DATA TO PROCESS
-------
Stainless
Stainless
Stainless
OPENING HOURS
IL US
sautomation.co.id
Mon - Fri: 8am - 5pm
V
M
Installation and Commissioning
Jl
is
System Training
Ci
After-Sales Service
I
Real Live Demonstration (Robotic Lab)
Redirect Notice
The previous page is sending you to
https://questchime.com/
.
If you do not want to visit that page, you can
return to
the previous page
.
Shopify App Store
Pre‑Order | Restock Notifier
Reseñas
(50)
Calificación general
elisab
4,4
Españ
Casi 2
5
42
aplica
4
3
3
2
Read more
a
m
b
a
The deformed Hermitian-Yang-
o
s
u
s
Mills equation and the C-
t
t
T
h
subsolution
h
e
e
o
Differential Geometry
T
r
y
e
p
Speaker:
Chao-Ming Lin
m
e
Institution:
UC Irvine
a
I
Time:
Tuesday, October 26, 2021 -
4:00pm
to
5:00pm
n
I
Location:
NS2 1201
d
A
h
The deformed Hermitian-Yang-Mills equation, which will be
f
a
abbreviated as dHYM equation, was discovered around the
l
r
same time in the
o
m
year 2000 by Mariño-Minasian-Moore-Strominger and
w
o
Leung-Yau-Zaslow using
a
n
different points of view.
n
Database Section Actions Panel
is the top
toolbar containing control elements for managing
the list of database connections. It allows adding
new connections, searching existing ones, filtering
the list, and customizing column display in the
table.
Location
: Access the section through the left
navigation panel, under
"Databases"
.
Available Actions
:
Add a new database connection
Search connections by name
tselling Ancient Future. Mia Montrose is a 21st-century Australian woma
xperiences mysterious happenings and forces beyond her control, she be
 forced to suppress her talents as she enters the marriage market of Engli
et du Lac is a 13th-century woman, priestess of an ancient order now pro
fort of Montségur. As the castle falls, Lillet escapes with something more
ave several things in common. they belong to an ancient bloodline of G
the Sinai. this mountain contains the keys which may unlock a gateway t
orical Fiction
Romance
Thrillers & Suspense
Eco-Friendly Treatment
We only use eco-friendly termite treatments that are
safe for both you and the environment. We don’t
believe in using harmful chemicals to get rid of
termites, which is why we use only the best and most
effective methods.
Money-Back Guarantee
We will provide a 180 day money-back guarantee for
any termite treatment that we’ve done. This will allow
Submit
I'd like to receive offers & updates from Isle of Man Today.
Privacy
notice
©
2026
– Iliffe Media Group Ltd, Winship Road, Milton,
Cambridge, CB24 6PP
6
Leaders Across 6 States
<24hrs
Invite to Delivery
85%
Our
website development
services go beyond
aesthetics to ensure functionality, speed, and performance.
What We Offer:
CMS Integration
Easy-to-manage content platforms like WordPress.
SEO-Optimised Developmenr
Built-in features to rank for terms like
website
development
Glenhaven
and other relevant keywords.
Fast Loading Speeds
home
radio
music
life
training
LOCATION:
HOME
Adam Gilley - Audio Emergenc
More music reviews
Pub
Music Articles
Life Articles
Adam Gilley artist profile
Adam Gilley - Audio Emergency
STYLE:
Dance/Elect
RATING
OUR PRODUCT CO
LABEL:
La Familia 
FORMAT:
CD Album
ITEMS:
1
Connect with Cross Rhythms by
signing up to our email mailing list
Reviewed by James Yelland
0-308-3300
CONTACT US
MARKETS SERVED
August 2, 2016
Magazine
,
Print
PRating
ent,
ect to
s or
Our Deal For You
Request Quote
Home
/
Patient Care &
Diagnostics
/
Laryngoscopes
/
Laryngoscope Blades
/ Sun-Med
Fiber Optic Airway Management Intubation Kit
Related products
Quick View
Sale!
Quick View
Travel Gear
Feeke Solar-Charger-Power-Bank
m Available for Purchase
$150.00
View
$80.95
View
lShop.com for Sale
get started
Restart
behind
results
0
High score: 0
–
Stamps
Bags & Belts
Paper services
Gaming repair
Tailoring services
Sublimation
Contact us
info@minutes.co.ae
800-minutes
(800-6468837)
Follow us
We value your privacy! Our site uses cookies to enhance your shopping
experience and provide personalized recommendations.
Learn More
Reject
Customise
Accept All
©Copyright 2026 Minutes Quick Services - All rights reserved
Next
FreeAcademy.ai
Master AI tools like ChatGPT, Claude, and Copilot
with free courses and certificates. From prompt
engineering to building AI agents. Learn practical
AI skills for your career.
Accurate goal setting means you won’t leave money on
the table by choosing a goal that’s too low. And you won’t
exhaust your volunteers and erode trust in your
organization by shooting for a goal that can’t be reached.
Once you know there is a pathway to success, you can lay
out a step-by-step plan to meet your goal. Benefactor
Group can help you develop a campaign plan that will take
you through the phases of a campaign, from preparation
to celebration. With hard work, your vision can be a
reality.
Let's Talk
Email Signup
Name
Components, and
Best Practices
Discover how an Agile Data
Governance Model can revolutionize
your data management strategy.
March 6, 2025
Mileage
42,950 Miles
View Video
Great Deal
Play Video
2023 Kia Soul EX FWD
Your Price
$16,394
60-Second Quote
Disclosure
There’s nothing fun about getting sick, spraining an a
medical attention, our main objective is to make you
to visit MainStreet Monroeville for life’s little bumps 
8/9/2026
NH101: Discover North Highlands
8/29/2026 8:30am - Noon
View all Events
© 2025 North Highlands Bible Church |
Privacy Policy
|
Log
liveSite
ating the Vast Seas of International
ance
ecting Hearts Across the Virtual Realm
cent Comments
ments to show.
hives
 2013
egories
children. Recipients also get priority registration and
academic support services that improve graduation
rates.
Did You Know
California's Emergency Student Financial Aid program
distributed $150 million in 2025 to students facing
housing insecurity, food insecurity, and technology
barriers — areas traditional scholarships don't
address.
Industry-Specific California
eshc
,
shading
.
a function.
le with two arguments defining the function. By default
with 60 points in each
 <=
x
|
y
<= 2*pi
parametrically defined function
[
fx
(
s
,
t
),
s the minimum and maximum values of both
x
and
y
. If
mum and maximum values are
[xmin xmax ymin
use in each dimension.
-------
WHAT YOU HAVE TO DO
Set down the line that contains "Industry-Specific California" exactly. Do the same for each later line of the data, through the end, and add nothing.

YOUR RESPONSE
Industry-Specific California
eshc
,
shading
.
a function.
le with two arguments defining the function. By default
with 60 points in each
 <=
x
|
y
<= 2*pi
parametrically defined function
[
fx
(
s
,
t
),
s the minimum and maximum values of both
x
and
y
. If
mum and maximum values are
[xmin xmax ymin
use in each dimension.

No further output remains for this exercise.